In 2019, a collaboration between the universities of Liverpool, Aberystwyth (United Kingdom) and Liège made it possible to relaunch excavations at Kalambo Falls. In the waterlogged sands, the team discovered several wooden objects, including an astonishing cruciform emblage. Two superimposed logs were embedded through a U-shaped notch, more than 10 centimeters wide, “clearly man-made”in the words of Veerle Rots, who bases his ertion on a series of marks left in the wood by stone tools.
A delicate point remained: determining the period in which this structure had been produced. Carbon-14 dating gave nothing because it does not allow us to go back further than fifty thousand years. To get their answer, the researchers used a technique that makes it possible to date not the object itself, but the sediments in which it is buried: luminescence dating.

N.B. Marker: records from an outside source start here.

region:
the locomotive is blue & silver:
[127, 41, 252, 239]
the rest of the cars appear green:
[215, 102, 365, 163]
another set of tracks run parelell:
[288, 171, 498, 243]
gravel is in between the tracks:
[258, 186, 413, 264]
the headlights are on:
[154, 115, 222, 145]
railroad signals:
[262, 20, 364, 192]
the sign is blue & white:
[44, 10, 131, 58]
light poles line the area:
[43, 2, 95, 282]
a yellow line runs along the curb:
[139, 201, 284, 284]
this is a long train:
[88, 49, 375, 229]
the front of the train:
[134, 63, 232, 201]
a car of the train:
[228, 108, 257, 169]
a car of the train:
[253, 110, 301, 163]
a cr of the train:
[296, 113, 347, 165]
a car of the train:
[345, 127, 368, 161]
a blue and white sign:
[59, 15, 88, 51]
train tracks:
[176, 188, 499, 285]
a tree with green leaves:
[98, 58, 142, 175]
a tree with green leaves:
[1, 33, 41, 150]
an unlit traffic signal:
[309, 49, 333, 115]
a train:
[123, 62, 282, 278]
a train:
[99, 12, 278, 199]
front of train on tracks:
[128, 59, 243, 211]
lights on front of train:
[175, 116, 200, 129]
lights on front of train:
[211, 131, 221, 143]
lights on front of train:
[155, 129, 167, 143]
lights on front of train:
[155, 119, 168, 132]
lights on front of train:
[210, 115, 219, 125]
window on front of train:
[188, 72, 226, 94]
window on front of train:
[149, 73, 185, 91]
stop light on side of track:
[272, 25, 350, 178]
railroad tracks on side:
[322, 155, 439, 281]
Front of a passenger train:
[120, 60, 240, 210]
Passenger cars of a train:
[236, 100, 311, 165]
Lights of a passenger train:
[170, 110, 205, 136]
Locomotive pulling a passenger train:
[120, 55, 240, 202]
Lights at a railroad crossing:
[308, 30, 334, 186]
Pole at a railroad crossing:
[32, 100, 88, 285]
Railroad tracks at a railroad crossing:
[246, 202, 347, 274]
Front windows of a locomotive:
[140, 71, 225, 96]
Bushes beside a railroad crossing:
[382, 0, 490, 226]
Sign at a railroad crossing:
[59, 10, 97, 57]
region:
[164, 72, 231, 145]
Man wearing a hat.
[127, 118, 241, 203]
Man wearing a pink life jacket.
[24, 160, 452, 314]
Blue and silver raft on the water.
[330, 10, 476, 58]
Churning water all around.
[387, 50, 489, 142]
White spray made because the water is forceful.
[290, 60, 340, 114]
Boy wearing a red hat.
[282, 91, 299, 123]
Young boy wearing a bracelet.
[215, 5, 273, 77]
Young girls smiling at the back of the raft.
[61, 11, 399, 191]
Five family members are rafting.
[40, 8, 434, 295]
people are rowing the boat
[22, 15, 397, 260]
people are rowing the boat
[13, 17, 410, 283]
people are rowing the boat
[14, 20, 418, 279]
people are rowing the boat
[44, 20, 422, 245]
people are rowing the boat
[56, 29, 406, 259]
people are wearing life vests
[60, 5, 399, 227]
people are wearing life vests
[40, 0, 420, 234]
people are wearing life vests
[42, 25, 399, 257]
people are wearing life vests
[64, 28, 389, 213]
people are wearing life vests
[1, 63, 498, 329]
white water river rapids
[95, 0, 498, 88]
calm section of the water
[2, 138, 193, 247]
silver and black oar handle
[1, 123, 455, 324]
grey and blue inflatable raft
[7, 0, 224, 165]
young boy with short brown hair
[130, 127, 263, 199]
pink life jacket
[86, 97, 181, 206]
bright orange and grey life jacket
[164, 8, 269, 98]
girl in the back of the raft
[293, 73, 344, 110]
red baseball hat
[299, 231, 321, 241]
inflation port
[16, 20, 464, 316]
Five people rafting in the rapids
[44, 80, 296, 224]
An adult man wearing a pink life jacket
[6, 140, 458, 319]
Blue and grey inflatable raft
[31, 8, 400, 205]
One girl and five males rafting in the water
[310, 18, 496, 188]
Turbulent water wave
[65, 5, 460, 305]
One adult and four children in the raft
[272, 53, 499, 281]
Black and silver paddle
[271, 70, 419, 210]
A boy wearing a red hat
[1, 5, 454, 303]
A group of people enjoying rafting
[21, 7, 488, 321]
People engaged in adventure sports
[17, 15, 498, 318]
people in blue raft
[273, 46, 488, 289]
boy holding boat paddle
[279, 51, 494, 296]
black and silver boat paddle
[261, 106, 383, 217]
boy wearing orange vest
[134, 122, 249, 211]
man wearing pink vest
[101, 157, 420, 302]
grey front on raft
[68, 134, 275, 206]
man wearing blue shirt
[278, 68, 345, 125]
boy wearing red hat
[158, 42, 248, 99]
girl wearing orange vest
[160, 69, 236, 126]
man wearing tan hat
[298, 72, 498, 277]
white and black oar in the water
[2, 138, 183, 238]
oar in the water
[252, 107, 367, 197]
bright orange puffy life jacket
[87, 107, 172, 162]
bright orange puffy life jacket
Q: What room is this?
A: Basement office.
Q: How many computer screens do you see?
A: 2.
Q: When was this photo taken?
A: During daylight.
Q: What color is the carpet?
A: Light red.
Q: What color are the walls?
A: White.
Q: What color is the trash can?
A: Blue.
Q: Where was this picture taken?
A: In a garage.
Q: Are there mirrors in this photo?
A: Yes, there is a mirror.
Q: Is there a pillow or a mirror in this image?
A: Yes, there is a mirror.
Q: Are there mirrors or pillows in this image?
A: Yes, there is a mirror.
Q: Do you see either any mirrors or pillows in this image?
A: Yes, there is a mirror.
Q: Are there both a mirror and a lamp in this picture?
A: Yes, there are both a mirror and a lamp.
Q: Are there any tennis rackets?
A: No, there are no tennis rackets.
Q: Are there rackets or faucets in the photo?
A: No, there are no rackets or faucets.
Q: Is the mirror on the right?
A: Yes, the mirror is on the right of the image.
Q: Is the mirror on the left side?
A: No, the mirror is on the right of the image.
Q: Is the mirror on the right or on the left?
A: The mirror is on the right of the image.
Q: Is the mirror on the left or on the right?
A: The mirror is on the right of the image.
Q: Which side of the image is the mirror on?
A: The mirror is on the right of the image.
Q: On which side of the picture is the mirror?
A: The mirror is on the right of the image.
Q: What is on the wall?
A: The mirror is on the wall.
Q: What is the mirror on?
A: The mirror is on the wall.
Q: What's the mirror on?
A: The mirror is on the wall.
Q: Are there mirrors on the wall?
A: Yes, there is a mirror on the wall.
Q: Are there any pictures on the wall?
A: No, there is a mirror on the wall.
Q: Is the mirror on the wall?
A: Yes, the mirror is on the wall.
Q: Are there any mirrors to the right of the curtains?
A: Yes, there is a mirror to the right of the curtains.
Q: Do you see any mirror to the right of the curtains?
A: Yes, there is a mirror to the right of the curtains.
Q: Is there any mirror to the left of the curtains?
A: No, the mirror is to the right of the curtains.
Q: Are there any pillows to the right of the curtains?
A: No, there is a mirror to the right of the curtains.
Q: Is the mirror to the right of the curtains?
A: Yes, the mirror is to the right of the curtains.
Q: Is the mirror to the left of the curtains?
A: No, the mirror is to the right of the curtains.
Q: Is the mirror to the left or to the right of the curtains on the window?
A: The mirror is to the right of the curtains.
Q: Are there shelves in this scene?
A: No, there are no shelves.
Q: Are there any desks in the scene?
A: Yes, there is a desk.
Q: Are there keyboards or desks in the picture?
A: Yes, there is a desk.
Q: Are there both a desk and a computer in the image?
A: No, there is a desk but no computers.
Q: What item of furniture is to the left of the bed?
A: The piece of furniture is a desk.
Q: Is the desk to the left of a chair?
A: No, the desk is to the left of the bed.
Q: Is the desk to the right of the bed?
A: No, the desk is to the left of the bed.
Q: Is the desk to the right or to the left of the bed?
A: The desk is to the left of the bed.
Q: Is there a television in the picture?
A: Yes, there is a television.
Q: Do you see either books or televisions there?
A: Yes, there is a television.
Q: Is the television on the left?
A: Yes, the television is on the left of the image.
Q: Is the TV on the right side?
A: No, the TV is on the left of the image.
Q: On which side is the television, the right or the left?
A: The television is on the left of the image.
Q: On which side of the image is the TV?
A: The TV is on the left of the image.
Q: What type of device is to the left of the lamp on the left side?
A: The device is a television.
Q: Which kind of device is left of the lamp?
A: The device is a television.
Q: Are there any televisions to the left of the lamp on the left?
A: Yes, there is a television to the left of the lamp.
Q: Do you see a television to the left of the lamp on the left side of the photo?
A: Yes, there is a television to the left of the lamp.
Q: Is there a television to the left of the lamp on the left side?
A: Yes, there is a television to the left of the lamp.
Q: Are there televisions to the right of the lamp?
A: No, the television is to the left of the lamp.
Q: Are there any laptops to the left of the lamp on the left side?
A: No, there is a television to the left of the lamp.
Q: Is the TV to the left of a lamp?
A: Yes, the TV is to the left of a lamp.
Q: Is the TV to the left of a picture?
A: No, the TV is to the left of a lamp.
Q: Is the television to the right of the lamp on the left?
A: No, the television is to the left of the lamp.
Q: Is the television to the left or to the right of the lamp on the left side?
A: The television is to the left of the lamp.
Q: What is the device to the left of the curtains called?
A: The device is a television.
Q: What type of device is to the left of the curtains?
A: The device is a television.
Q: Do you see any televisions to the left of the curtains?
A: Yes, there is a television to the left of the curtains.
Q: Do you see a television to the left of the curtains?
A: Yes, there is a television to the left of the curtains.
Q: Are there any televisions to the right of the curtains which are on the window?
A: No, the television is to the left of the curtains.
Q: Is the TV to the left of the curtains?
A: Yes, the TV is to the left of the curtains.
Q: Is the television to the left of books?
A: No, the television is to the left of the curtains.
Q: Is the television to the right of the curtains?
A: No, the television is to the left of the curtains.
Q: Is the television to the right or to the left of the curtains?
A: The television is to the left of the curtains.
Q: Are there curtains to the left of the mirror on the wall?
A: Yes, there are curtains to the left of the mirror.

This exploits the ability of certain natural crystals, such as quartz and feldspar, to behave like dosimeters thanks to small structural defects which act as electron traps. “Under the effect of natural radioactivity, these crystals accumulate energy and they release it when we heat them or when we light them in the laboratory”, explains Christelle Lahaye, professor of geochronology at Bordeaux-Montaigne University and director of the Archéosciences laboratory, which specializes in the study of archaeological heritage materials.